Re: Your comments on the Character Model [C068-C072, C079] from Martin Duerst on 2004-02-06 (www-tag@w3.org from February 2004)

From: Martin Duerst <duerst@w3.org>
Date: Fri, 06 Feb 2004 18:02:16 -0500
To: Tim Bray <tbray@textuality.com>, "Richard Ishida" <ishida@w3.org>
Cc: www-tag@w3.org <www-tag@w3.org>, w3c-i18n-ig@w3.org, www-i18n-comments@w3.org
Message-Id: <4.2.0.58.J.20040126154038.079bded0@localhost>

At 10:42 04/01/24 -0800, Tim Bray wrote:

>C071:
>Not satisfied; see
>http://www.gbiv.com/protocols/uri/rev-2002/draft-fielding-uri-rfc2396bis-03. 
>html#comparison-string
>
>The point is that the phrase 'bit-for-bit' is misleading.  It's
>code-point-by-code-point; how these are encoded into bits is a red
>herring.

I think we are not too far apart. How codepoints are encoded into
bits is not a red herring, but an important issue. The citation
that you give above gives some examples. For people to understand
that it's important that they compare characters, it's important
to talk about bits and bytes in one way or another.

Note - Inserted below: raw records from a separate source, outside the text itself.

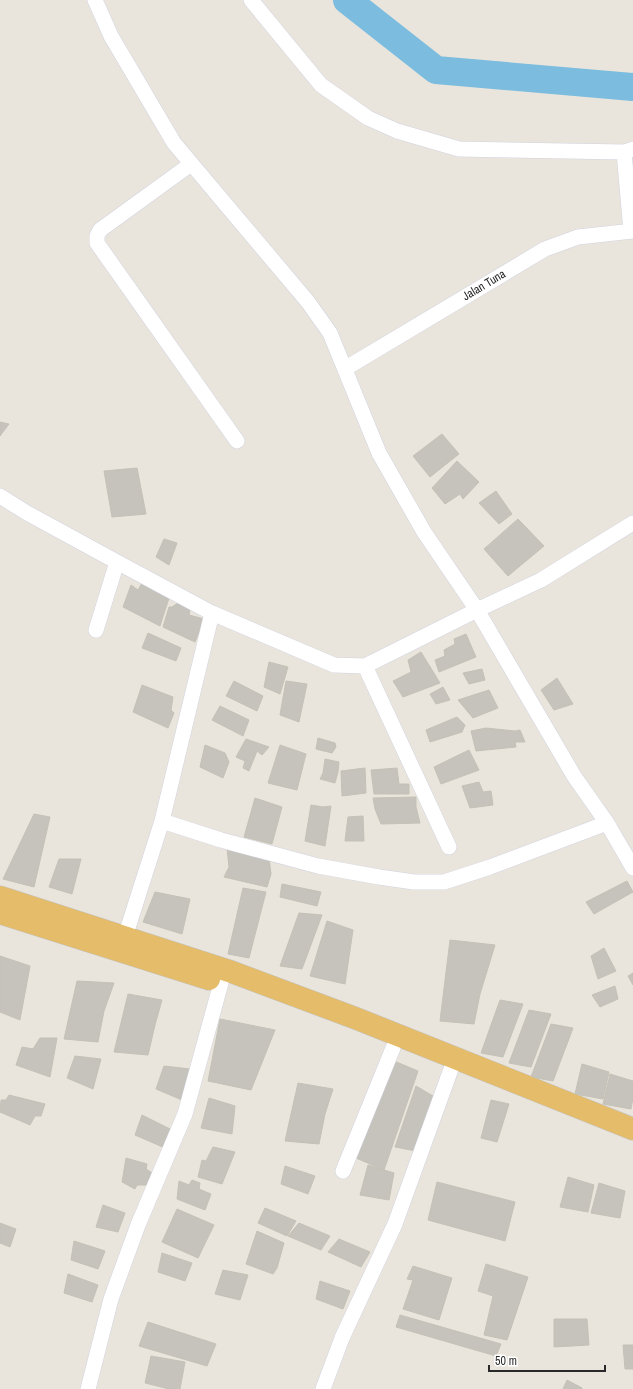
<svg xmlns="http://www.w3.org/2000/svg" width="633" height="1389" viewBox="0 0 633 1389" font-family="'Archivo Narrow',sans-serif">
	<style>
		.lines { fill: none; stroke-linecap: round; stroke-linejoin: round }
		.river { stroke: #7cbcdf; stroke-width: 28 }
		.building { fill: #c5c3bb; stroke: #c4c1b6 }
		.minor-casing { stroke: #d2d3e0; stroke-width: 16 }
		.trunk-casing { stroke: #c3c3c3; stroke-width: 23 }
		.minor { stroke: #fff; stroke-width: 15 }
		.trunk { stroke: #e4bc6a; stroke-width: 22 }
		.labels { text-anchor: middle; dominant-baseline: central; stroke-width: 3; stroke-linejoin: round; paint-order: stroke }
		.street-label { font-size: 12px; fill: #292929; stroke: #fff }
	</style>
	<rect width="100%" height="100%" fill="#e9e5dc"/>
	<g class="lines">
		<!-- river -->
		<path class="river" d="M347,0L436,70L633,87"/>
	</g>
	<!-- building -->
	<path class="building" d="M0,422L9,424L0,436Z
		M442,434L459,454L430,477L413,456Z
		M457,461L479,482L463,499L460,494L445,504L432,488Z
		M137,468L146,514L112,517L104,471Z
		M496,491L512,514L499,524L479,503Z
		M518,519L544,546L508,576L484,549Z
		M164,539L177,543L169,565L156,557Z
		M142,583L169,598L160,626L123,607L131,585L138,590Z
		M178,603L190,609L189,615L204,619L195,642L163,627L169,607H172Z
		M148,633L181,648L176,661L142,648Z
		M466,634L476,657L439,672L435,660L445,656L444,650L455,644L454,639Z
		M421,652L440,683L403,697L393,681L411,672L408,660Z
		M269,662L288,667L280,694L264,687Z
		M482,669L485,680L469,684L463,673Z
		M557,678L573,704L554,710L541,690Z
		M234,681L263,696L257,711L226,696Z
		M286,681L307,684L299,722L280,715Z
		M142,685L173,697L171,710L174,713L168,728L133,712Z
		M443,687L450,700L436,704L430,694Z
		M489,690L498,708L473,718L458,700Z
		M220,706L249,720L243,736L212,720Z
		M457,717L465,725L462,732L430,742L426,730Z
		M486,728L515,731L520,730L525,742H515L516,747L476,751L471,731Z
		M318,738L335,743L336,747L332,753L316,749Z
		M246,739L269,747L262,755L257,751L249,771L243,768L245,761L236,757Z
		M205,745L225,753L229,762L223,778L200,767Z
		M280,745L306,754L297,790L268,783Z
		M469,750L479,770L441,784L434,767Z
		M325,759L339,762L338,772L335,783L320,779L323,773Z
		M365,768L366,793L342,796L341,771Z
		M397,768L399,784H409V794H374L371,770Z
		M479,782L483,792L491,791L493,805L470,808L462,786Z
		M416,797V807L420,823L381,824L375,809L373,798Z
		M255,798L282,807L272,844L244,837Z
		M311,805L323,807L331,806L325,846L305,841Z
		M34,814L50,817L34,887L3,879Z
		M363,816L364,841H345L348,817Z
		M227,848L269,858L271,874L267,887L224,877L229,867Z
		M59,859H81L72,894L49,887Z
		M627,881L633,892L594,914L586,902Z
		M282,884L321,892L317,906L280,897Z
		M243,888L266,892L249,958L228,954Z
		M155,892L190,899L182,934L143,922Z
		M299,913L322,915L302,969L280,966Z
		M327,921L353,930L345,984L310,976Z
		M450,940L495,945L480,994L474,1024L440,1021Z
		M604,948L616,971L598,979L591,956Z
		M0,956L30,966L20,1020L0,1012Z
		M633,973V985L628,976Z
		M77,981L114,983L104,1011L98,1042L64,1039Z
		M615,986L618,999L600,1007L592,995Z
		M128,994L162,1000L155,1025L148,1055L114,1052Z
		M500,1000L523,1004L503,1057L481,1053Z
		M529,1010L551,1014L531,1067L509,1063Z
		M220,1019L275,1030L251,1090L208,1081Z
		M551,1024L573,1028L553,1081L531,1077Z
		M40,1038H57L50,1077L16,1065L22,1047L33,1049Z
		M75,1056L101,1059L93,1089L67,1078Z
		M394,1061L418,1071L384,1170L356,1158Z
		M582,1064L609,1072L603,1099L575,1094Z
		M164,1066L190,1069L182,1100L156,1089Z
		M610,1074L633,1081V1098L631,1109L603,1104Z
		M298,1083L333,1089L325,1114L319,1144L285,1141Z
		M416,1086L433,1096L416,1151L395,1147Z
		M9,1095L45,1104L41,1116H35L30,1125L0,1112L1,1100H6Z
		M209,1098L235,1106L232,1134L201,1128Z
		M491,1100L509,1104L497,1142L481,1138Z
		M142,1115L172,1130L165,1148L135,1135Z
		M213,1147L235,1152L222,1184L198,1177L202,1160L206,1161Z
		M126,1158L147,1164L146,1169L154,1174L147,1185H137L135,1189L122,1182Z
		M368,1165L394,1173L389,1200L360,1195Z
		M285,1166L315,1176L308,1194L281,1184Z
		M568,1177L594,1185L588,1212L560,1207Z
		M192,1180L200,1183L199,1189L211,1194L205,1210L177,1199L179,1181L189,1185Z
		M437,1182L515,1202L505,1241L428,1220Z
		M599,1183L625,1191L620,1218L591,1213Z
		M103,1205L125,1213L118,1232L96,1227Z
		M265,1208L296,1221L287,1236L258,1223Z
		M177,1209L214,1225L198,1258L162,1242Z
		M0,1223L16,1229L10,1247L0,1243Z
		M299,1223L330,1236L321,1250L288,1236Z
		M257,1231L284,1243L277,1268L273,1274L246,1264Z
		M339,1239L370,1252L361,1267L328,1252Z
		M74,1241L105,1251L98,1269L71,1260Z
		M162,1253L192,1263L185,1281L158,1272Z
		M486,1264L528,1277L507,1340L484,1335L493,1296L478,1291Z
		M413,1266L452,1278L439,1320L403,1309L413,1280L407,1279Z
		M223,1270L248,1275L240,1300L215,1294Z
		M68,1274L98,1285L92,1302L64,1293Z
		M320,1281L350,1291L343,1309L316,1299Z
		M400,1315L501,1344L496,1356L396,1327Z
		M554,1319H587L589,1345L554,1347Z
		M148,1322L216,1344L207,1366L139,1346Z
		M623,1345H633V1369H625Z
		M151,1356L185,1362L180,1389H169L145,1383Z
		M567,1380L582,1388V1389H563Z"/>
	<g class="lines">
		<!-- minor casing -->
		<g class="minor-casing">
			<path id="minor" d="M95,0L111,36L174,143L308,302L330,333L379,453L424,532L477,610L574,776L607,823L633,868
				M251,0L321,85L368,118L397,131L459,149L624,152L633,149
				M624,152L631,231
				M191,164L100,230L97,236V243L237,441
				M346,368L545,249L578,237L633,231
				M0,496L27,513L117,562L212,613L334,665L365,666L477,610L541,580L633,523
				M96,630L117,562
				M365,666L449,847
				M162,821L221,840L318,866L379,877L414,882H444L490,867L607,823
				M125,937L162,821L212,613
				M343,1171L393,1048
				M88,1389L111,1299L138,1225L185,1114L221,983
				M323,1389L342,1338L395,1224L455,1058"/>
		</g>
		<!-- trunk casing -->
		<g class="trunk-casing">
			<path id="trunk" d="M0,897L232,972L355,1018L633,1129
				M0,913L209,979"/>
		</g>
		<!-- minor -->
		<use href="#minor" class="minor"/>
		<!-- trunk -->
		<use href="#trunk" class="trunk"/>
	</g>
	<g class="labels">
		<!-- street labels -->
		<g class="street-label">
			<text transform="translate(484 285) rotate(-31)">Jalan Tuna</text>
		</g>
	</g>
	<!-- scale -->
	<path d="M489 1365v6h116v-6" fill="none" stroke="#292929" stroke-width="2"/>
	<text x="495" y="1365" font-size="12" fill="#292929" stroke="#ffffff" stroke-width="3" paint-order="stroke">50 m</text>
</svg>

Maybe one solution we could try is to split this into two parts:
- How to do string matching by comparing codepoints.
- How to compare codepoints by comparing bits.
The later would be marked as 'just one way to do it'.

What do you think?

>C072: Semi-satisfied.  Does the charmod contain a discussion of the
>subtle-but-nonzero differences between 10646 and Unicode?   I note that
>this is touched on in the response to C128, and the point that the
>Unicode spec is well-written, useful, available on-line or in an
>excellent book is also worth making.  Clearly this meta-reference stuff
>is material to charmod's readers.

We discussed this on the TAG. I think you agreed that you would
look at this again, and give us some concrete suggestions of
what we are missing. We would need this in no less than a few
days if we want to include it into our next publication.

Regards,    Martin.

>C073: Satisfied
>C074: Pending not-yet-made edit, but it sounds like we're probably OK
>C079: Really a special case of C074, but satisfied.
>
>I think that C071 and 072 might be worth a couple of minutes of the
>TAG's time. -Tim
>

Received on Friday, 6 February 2004 18:02:38 UTC